As if changing color isn't impressive enough, hogfish can 'see' with their skin too. A new US study suggests this bizarre form of visualization is how the reef fish detect their own colors.
"They appear to be watching their own color change," says biologist Lori Schweikert, now at the University of North Carolina. "If you didn't have a mirror, and you couldn't bend your neck, how would you know if you're dressed appropriately?"
For us, color choice is a matter of fashion. But for the hogfish (Lachnolaimus maximus) living under the constant threat of predation from any angle, getting your shade to match your background is literally a matter of life or death.
The fish transition from female to male around three years of age, when each then gathers a harem of young females to mate with and protect. The fish's skin-color-changing talents can come in handy here as well, wooing mates and threatening rivals, Schweikert explains.
To do this the hogfish rely on pigment filled cells called chromatophores, like other animals that use dynamic skin color from octopus to chameleons.
Pigments within these cells huddle close together to allow the white flesh below to shine through. But as various combinations of the red, yellow or black pigments spread out, the surface level cells transform in hue and shade.
Research on another fish, the Nile tilapia (Oreochromis niloticus), found light sensitive molecules called opsins can influence chromatophore color. So Schweikert and team examined hogfish skin samples using a protein labeling technique and transmission electron microscope imaging.
They tracked down the opsin molecules to cells directly beneath the fish's chromatophores. These newly discovered opsin-producing cells are most sensitive to the short, blue wavelengths that can pass through the chromatophores. What's more, the light levels vary the amount of opsin released.

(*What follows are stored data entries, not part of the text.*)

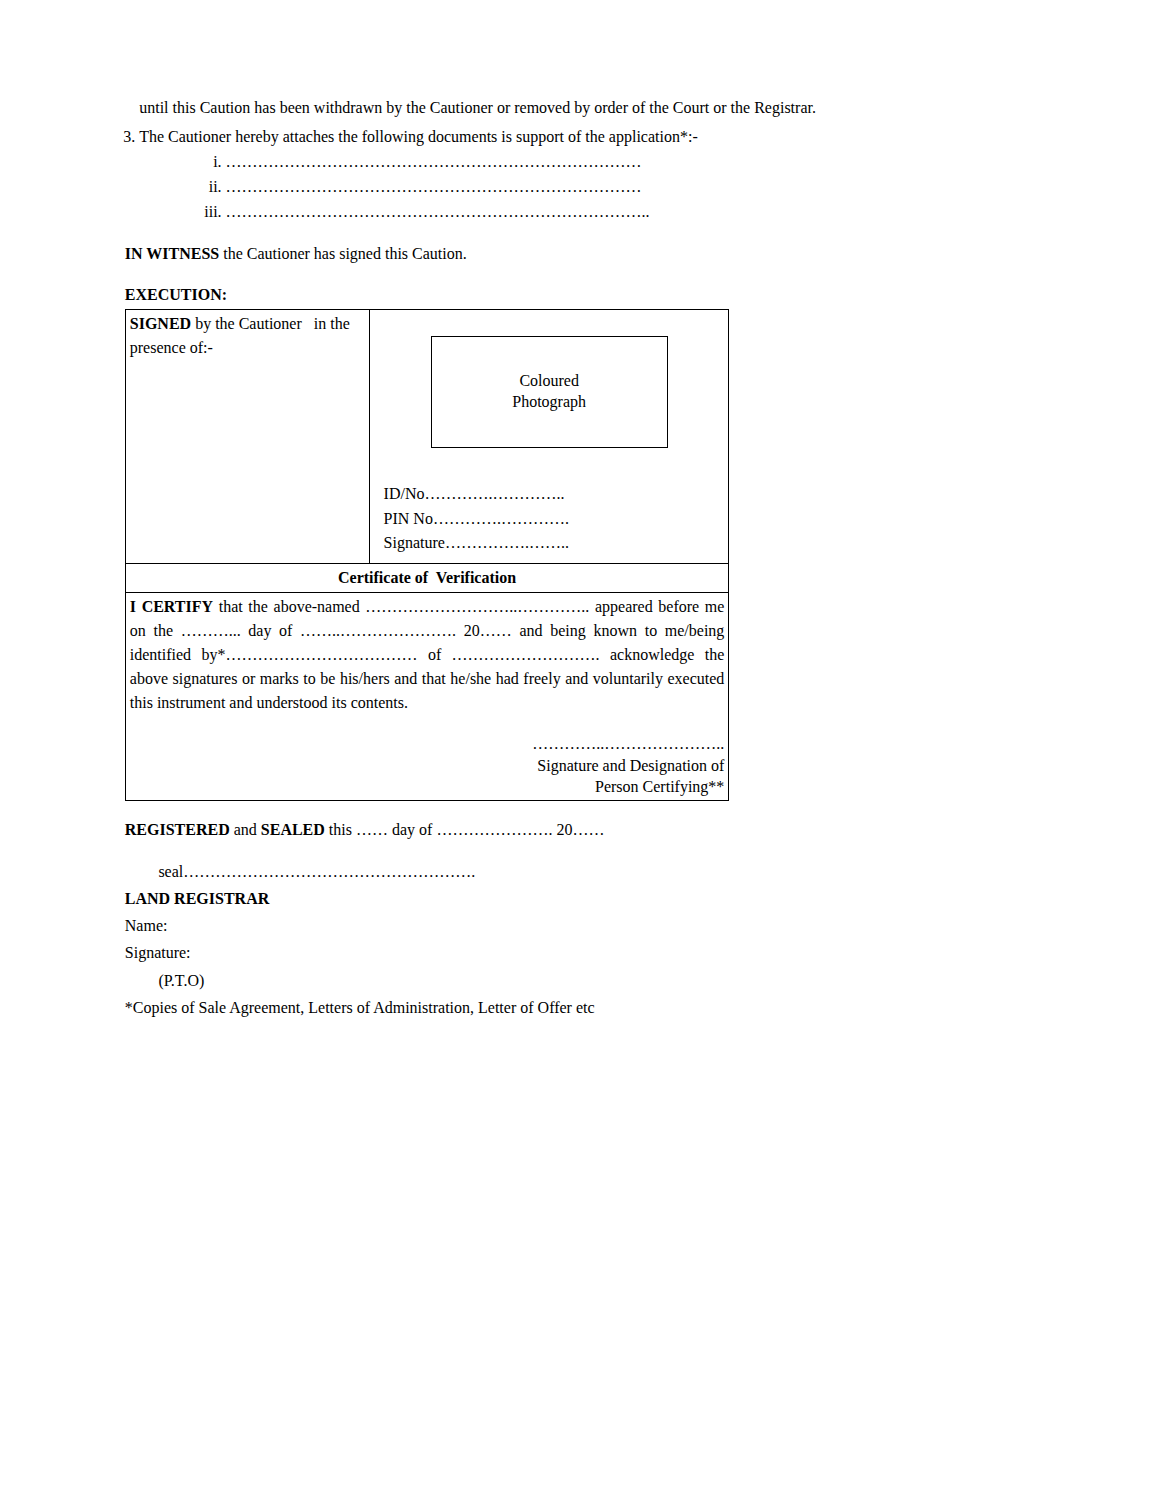until this Caution has been withdrawn by the Cautioner or removed by order of the Court or the Registrar.
The Cautioner hereby attaches the following documents is support of the application*:-
……………………………………………………………………
……………………………………………………………………
……………………………………………………………………..
IN WITNESS the Cautioner has signed this Caution.
EXECUTION:
| SIGNED by the Cautioner in the presence of:- | Coloured Photograph ID/No………….………….. PIN No………….…………. Signature…………….…….. |
| Certificate of Verification |
| I CERTIFY that the above-named ………………………..………….. appeared before me on the ………... day of ……..…………………. 20…… and being known to me/being identified by*……………………………… of ………………………. acknowledge the above signatures or marks to be his/hers and that he/she had freely and voluntarily executed this instrument and understood its contents. …………..………………….. Signature and Designation of Person Certifying** |
REGISTERED and SEALED this …… day of …………………. 20……
seal……………………………………………….
LAND REGISTRAR
Name:
Signature:
(P.T.O)
*Copies of Sale Agreement, Letters of Administration, Letter of Offer etc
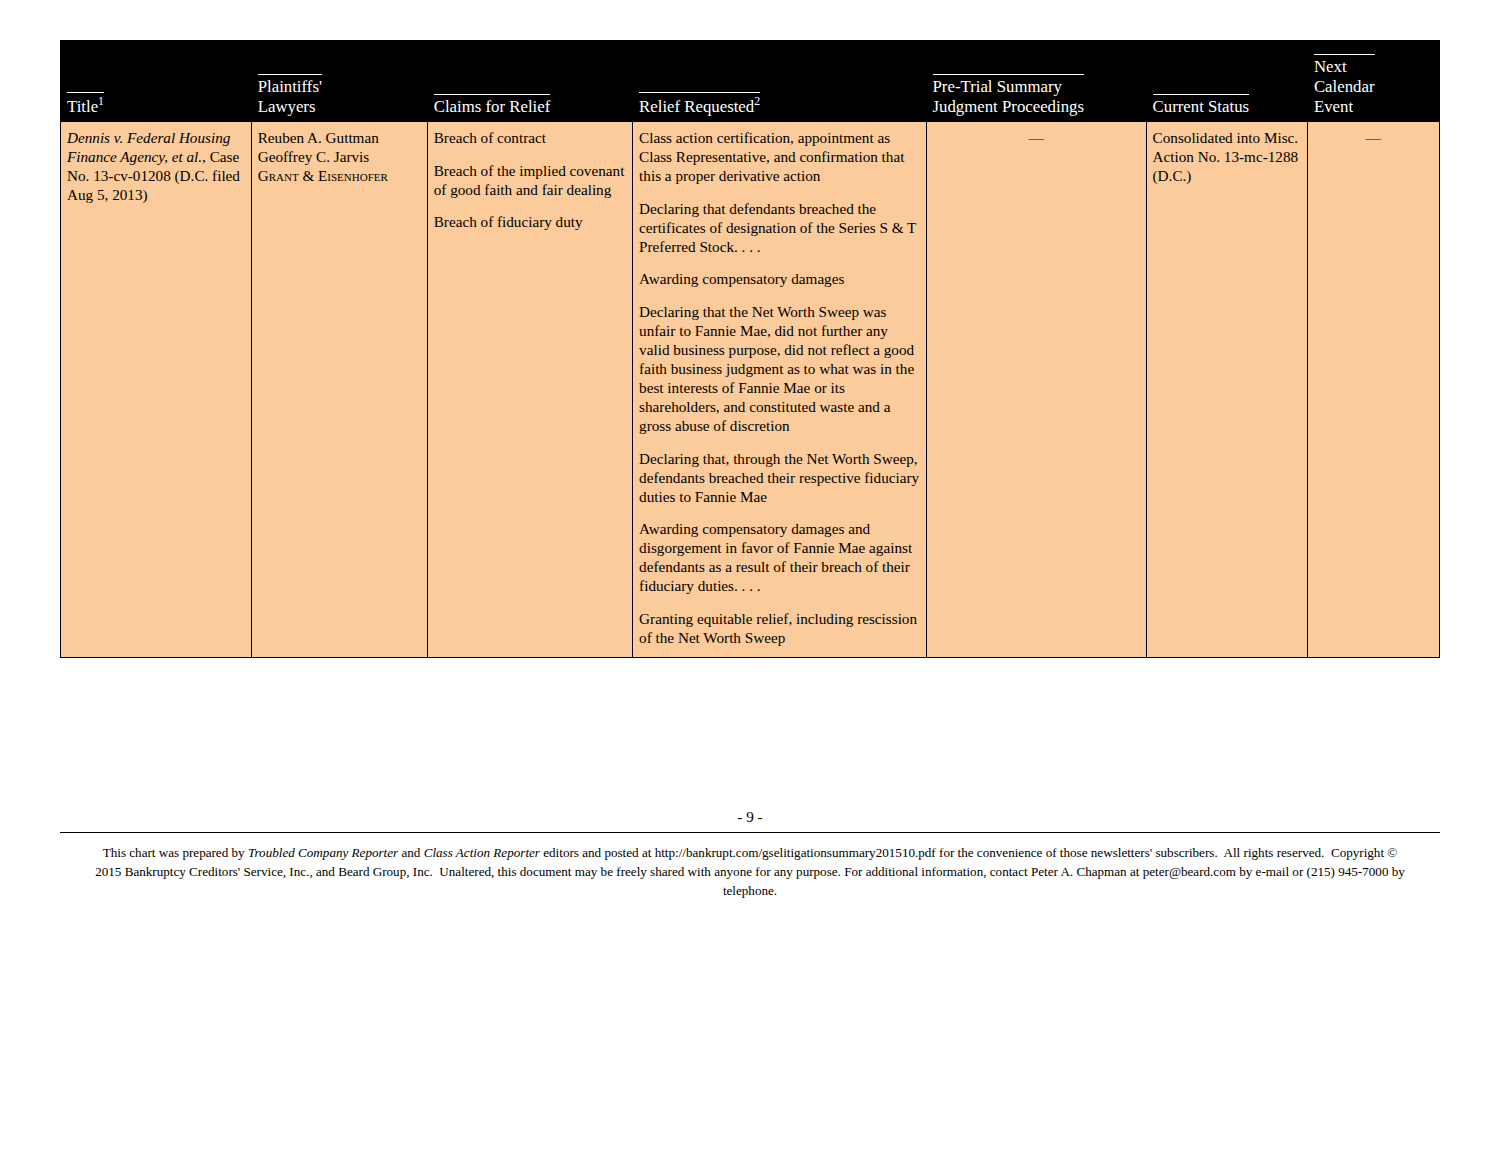| Title 1 | Plaintiffs' Lawyers | Claims for Relief | Relief Requested 2 | Pre-Trial Summary Judgment Proceedings | Current Status | Next Calendar Event |
| --- | --- | --- | --- | --- | --- | --- |
| Dennis v. Federal Housing Finance Agency, et al., Case No. 13-cv-01208 (D.C. filed Aug 5, 2013) | Reuben A. Guttman Geoffrey C. Jarvis Grant & Eisenhofer | Breach of contract Breach of the implied covenant of good faith and fair dealing Breach of fiduciary duty | Class action certification, appointment as Class Representative, and confirmation that this a proper derivative action Declaring that defendants breached the certificates of designation of the Series S & T Preferred Stock. . . . Awarding compensatory damages Declaring that the Net Worth Sweep was unfair to Fannie Mae, did not further any valid business purpose, did not reflect a good faith business judgment as to what was in the best interests of Fannie Mae or its shareholders, and constituted waste and a gross abuse of discretion Declaring that, through the Net Worth Sweep, defendants breached their respective fiduciary duties to Fannie Mae Awarding compensatory damages and disgorgement in favor of Fannie Mae against defendants as a result of their breach of their fiduciary duties. . . . Granting equitable relief, including rescission of the Net Worth Sweep | — | Consolidated into Misc. Action No. 13-mc-1288 (D.C.) | — |
- 9 -
This chart was prepared by Troubled Company Reporter and Class Action Reporter editors and posted at http://bankrupt.com/gselitigationsummary201510.pdf for the convenience of those newsletters' subscribers. All rights reserved. Copyright © 2015 Bankruptcy Creditors' Service, Inc., and Beard Group, Inc. Unaltered, this document may be freely shared with anyone for any purpose. For additional information, contact Peter A. Chapman at peter@beard.com by e-mail or (215) 945-7000 by telephone.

The opsins then likely regulate the pigment level in the chromatophores in turn, as seen in the Nile tilapia, each cell regulating the other in response to environmental cues. Exactly how the opsins influence the chromatophores is still to be determined.
"The animals can literally take a photo of their own skin from the inside," explains Duke University marine biologist Sönke Johnsen. "In a way they can tell the animal what its skin looks like, since it can't really bend over to look."
Having independent skin vision likely requires much less demanding processing than relying on eyes for the same thing, as it only acts as a light-detection mechanism rather than forming actual complicated brain visuals that would then need to be assessed.
"Sensory feedback is one of the tricks that technology is still trying to figure out," says Johnsen. "This study is a nice dissection of a new sensory feedback system."
This research was published in Nature Communications.